Bush recounted, said "I think we can significantly change
the deployment of troops, not just in Iraq, but elsewhere
in the world - the Korean Peninsula, perhaps, Europe,
perhaps. There are great possibilities open to us, but this
administration has very little imagination." 

Mr. Bush then said to more laughter, "Well, it takes a lot
of imagination to come out against a position you took just
17 days earlier." 

The Kerry campaign countered that the president had
distorted the senator's remarks and that Mr. Kerry had
preceded his comments on Aug. 1 with the caveat, "if the
diplomacy that I believe can be put in place can work."
Kerry aides said he did support redeploying troops from
South Korea, but only if North Korea made concessions in
talks to dismantle its nuclear weapons program. 

Laura Bush also joined the fire and counterfire over the
war against terrorism on Tuesday. In an interview with
Diane Sawyer on ABC's "Good Morning America," Mrs. Bush
said that when her husband said he did not think America
could win the war, he was emphasizing the unconventional
nature of the struggle. 

"This isn't a war with a country where you're going to have
a surrender at some point," Mrs. Bush told Ms. Sawyer. "But
the fact is, as we look around the world, we are already
winning the war on terror." 

Mr. Bush was accompanied on Tuesday by Senator John McCain
of Arizona, who has repeatedly promised to press the
president to denounce commercials by a group of Vietnam War
veterans who say that Mr. Kerry lied about his war record. 
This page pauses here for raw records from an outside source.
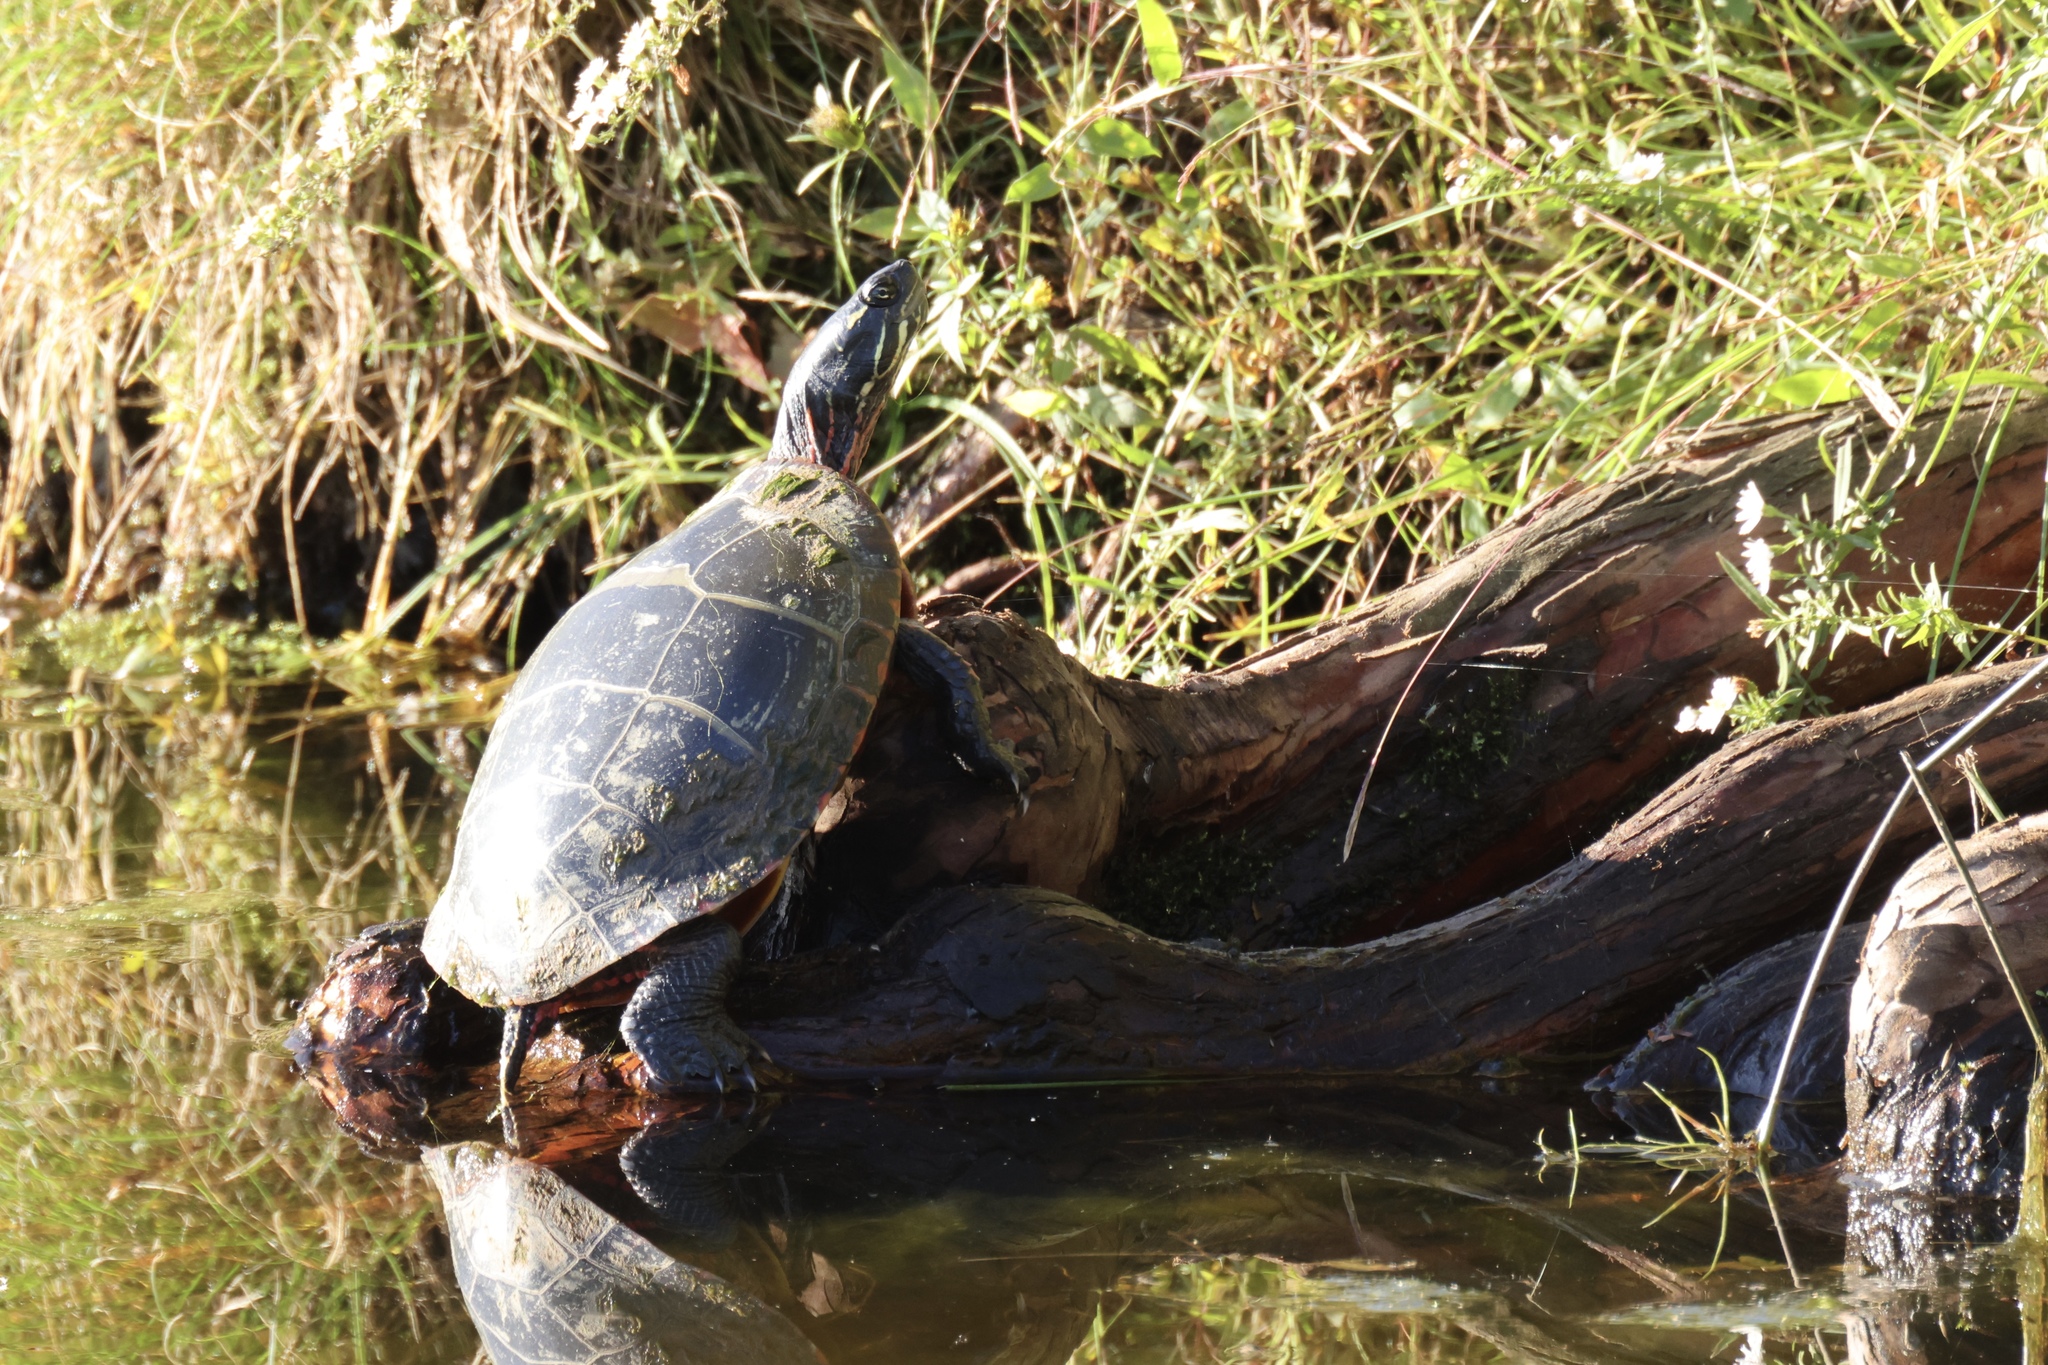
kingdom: Animalia
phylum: Chordata
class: Testudines
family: Emydidae
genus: Chrysemys
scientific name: Chrysemys picta
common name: Painted turtle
Mr. McCain told reporters in Nashville that he had not yet
spoken to the president about the issue, but would try to
do so later in the day. "One thing you don't want to do
with the president of the United States is try to, you
know, really? He knows how I feel. We've discussed that and
many issues. It's important, but it's not the overriding
issue of our relationship." 

Mr. McCain also played down Mr. Bush's comments to Mr.
Lauer. "What he meant was, we're never going to have a
peace signing on the Missouri," Mr. McCain said, referring
to Japan's surrender on the battleship Missouri in 1945.